_Material to process_.
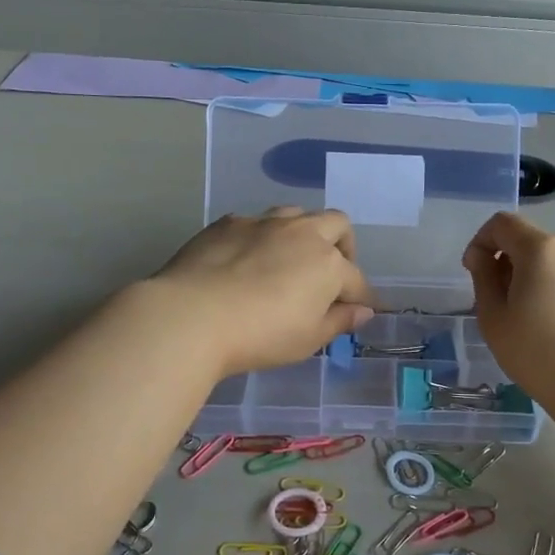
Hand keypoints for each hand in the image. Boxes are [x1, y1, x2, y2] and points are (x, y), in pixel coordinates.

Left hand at [145, 208, 374, 378]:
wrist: (192, 316)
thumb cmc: (260, 335)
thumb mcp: (308, 339)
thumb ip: (339, 321)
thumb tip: (362, 311)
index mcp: (329, 264)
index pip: (356, 280)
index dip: (361, 297)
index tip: (361, 310)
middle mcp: (302, 233)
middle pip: (336, 225)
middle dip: (342, 246)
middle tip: (331, 272)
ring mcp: (264, 223)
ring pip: (296, 214)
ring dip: (302, 233)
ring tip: (289, 259)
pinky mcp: (228, 223)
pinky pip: (256, 222)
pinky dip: (261, 237)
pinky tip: (246, 259)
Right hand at [463, 211, 554, 415]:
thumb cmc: (541, 356)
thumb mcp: (494, 321)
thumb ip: (484, 279)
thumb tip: (485, 258)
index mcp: (542, 249)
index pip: (504, 223)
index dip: (482, 241)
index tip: (476, 271)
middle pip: (538, 242)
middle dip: (517, 262)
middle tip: (510, 302)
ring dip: (550, 277)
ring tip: (546, 318)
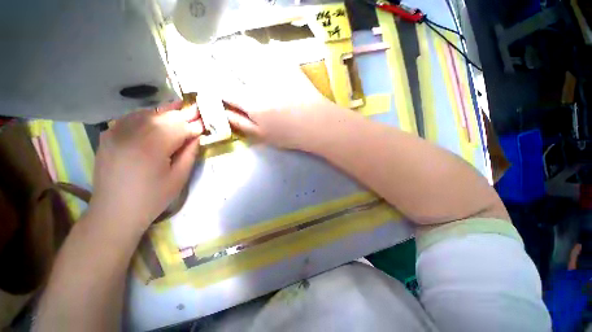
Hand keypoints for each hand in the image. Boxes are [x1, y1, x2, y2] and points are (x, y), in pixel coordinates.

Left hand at [88, 104, 202, 233]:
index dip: (195, 125)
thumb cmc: (152, 198)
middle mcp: (131, 134)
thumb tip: (197, 136)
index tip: (206, 121)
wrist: (114, 212)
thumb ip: (189, 153)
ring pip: (147, 113)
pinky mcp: (109, 135)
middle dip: (183, 114)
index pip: (179, 128)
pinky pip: (131, 117)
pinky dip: (147, 114)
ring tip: (181, 106)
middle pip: (164, 117)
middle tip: (197, 109)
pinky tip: (157, 116)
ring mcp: (116, 133)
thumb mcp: (178, 178)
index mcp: (151, 148)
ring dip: (166, 111)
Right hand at [213, 36, 339, 150]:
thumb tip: (222, 112)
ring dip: (236, 47)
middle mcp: (258, 82)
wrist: (317, 124)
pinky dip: (259, 49)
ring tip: (231, 47)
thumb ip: (241, 123)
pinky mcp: (289, 66)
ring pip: (248, 50)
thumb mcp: (262, 135)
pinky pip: (270, 50)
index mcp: (251, 102)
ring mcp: (275, 71)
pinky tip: (257, 51)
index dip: (211, 82)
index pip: (222, 87)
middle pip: (231, 61)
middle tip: (214, 56)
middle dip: (219, 57)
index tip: (207, 80)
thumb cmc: (290, 134)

_Assignment_.
In the records above, retype exactly the lines from the one with "thumb tip: (222, 112)" through the last one.

_Solution for this problem_.
thumb tip: (222, 112)
ring dip: (236, 47)
middle mcp: (258, 82)
wrist: (317, 124)
pinky dip: (259, 49)
ring tip: (231, 47)
thumb ip: (241, 123)
pinky mcp: (289, 66)
ring pip: (248, 50)
thumb mcp: (262, 135)
pinky pip: (270, 50)
index mcp: (251, 102)
ring mcp: (275, 71)
pinky tip: (257, 51)
index dip: (211, 82)
index pip: (222, 87)
middle pip: (231, 61)
middle tip: (214, 56)
middle dip: (219, 57)
index tip: (207, 80)
thumb cmc: (290, 134)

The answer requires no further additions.